Y coordinate of A is 5

The angle/slope of line b to X can be calculated from eg. 0,10 and 10,15

From coordinate 0,10 can i calculate the centroid? If possible will the same formula work if slope is negative?

All the best,

Kris

 

[LCKurtz]

The two points on line AD are enough to determine its equation. From that you can get the x coordinate of A. That is enough to determine the coordinate of the centroid. Just move the mid point of AD up half the length [MATH]a[/MATH] in the direction parallel to AB. Is that enough for you to finish it?

 

[kris8888]

Thanks..

Is this correct:
Slope (M) = changeinY/changeinX = 5/10 = 0.5
Y = 5
B = 10
X = y-b/m = 5-10/0.5 = -10

But how do I get the middle of the line when it is rotated/move the centroid of the unrotated

 

[LCKurtz]

Thanks..

Is this correct:
Slope (M) = changeinY/changeinX = 5/10 = 0.5
Y = 5
B = 10
X = y-b/m = 5-10/0.5 = -10

But how do I get the middle of the line when it is rotated/move the centroid of the unrotated

Yes, what you have is correct. So you know A = (-10,5) is the lower left corner and D is 15 units away at a slope of 1/2. Do you know how to work with vectors? Do you know how to make a unit vector along a line with slope 1/2? I'll get you started. A vector in the direction of AD is [MATH]\vec V = \langle 2,1\rangle[/MATH]. Do you know how to make a unit vector [MATH]\hat V[/MATH] from that? If you add [MATH]\frac {15} 2\hat V [/MATH] to the position vector [MATH]\langle 10,5\rangle[/MATH], you will get the mid-point [MATH]M[/MATH] of side CD. Are you with me so far?

 

[kris8888]

Thanks for your answer!!

The unit vector is (2/5sq, 1/5sq) right?

Do I just multiply both coordinates with 15/2 like (7,5*2/5sq , 7,5*1/5sq) to get M of CD?

 

[kris8888]

isn't it M of side AD I am calculating not CD? Should the position be (-10,5)?

1sq + 2sq

root of 5 is 2.236, so the unit vector is (1/2.236 , 2/2.236)
Would center point then be: ((7,5*(1/2.236))+(-10) , ((7,5*(2/2.236)+5)

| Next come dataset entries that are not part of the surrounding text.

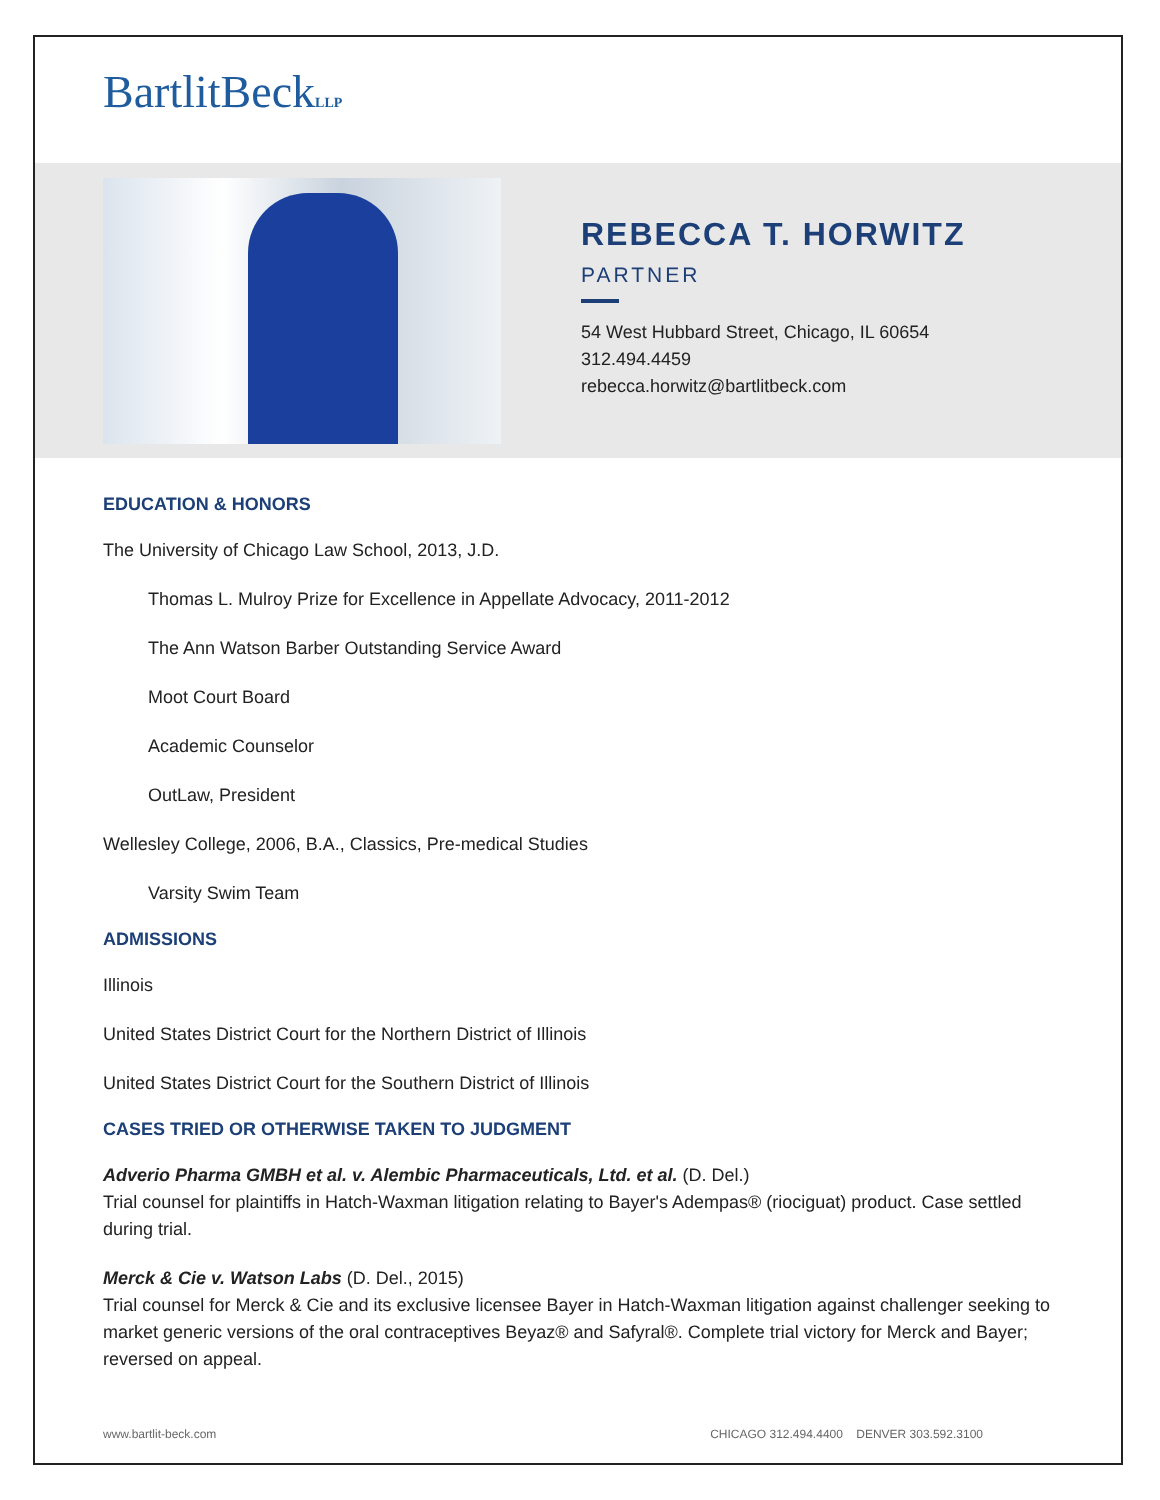BartlitBeckLLP
REBECCA T. HORWITZ
PARTNER
54 West Hubbard Street, Chicago, IL 60654
312.494.4459
rebecca.horwitz@bartlitbeck.com
EDUCATION & HONORS
The University of Chicago Law School, 2013, J.D.
Thomas L. Mulroy Prize for Excellence in Appellate Advocacy, 2011-2012
The Ann Watson Barber Outstanding Service Award
Moot Court Board
Academic Counselor
OutLaw, President
Wellesley College, 2006, B.A., Classics, Pre-medical Studies
Varsity Swim Team
ADMISSIONS
Illinois
United States District Court for the Northern District of Illinois
United States District Court for the Southern District of Illinois
CASES TRIED OR OTHERWISE TAKEN TO JUDGMENT
Adverio Pharma GMBH et al. v. Alembic Pharmaceuticals, Ltd. et al. (D. Del.)
Trial counsel for plaintiffs in Hatch-Waxman litigation relating to Bayer's Adempas® (riociguat) product. Case settled during trial.
Merck & Cie v. Watson Labs (D. Del., 2015)
Trial counsel for Merck & Cie and its exclusive licensee Bayer in Hatch-Waxman litigation against challenger seeking to market generic versions of the oral contraceptives Beyaz® and Safyral®. Complete trial victory for Merck and Bayer; reversed on appeal.
www.bartlit-beck.com CHICAGO 312.494.4400 DENVER 303.592.3100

Would I then be able to do the same with a vector with a starting point in center of AD in the direction of CD with 10/2 V for this one?

 

[LCKurtz]

isn't it M of side AD I am calculating not CD? Should the position be (-10,5)?

Yes, that was a typo I missed. We are calculating the midpoint of AD.

1sq + 2sq

root of 5 is 2.236, so the unit vector is (1/2.236 , 2/2.236)
Would center point then be: ((7,5*(1/2.236))+(-10) , ((7,5*(2/2.236)+5)

Would I then be able to do the same with a vector with a starting point in center of AD in the direction of CD with 10/2 V for this one?

You never answered my question whether you have studied vectors or not. Have you? Did you understand the last line in post #4 about how to get the mid point M? And it would be easier for me to follow your work if you don't use decimals. I think your mid-point should come out [MATH]M = \langle -10+3\sqrt 5,5 + \frac 3 2 \sqrt 5\rangle[/MATH] when you simplify it. Once you have that you just have to move in the perpendicular direction from M a distance of half the length of the other side. Do you see how to get a unit vector perpendicular to [MATH]\hat V[/MATH] in that direction?

 

[kris8888]

No I never studied this, but have just read up on it now. I think I will try on my own as I think I can figure it out. Thanks for your help I really learned a lot from it!!

 

[kris8888]

Ps

I will convert to non decimals another time! ?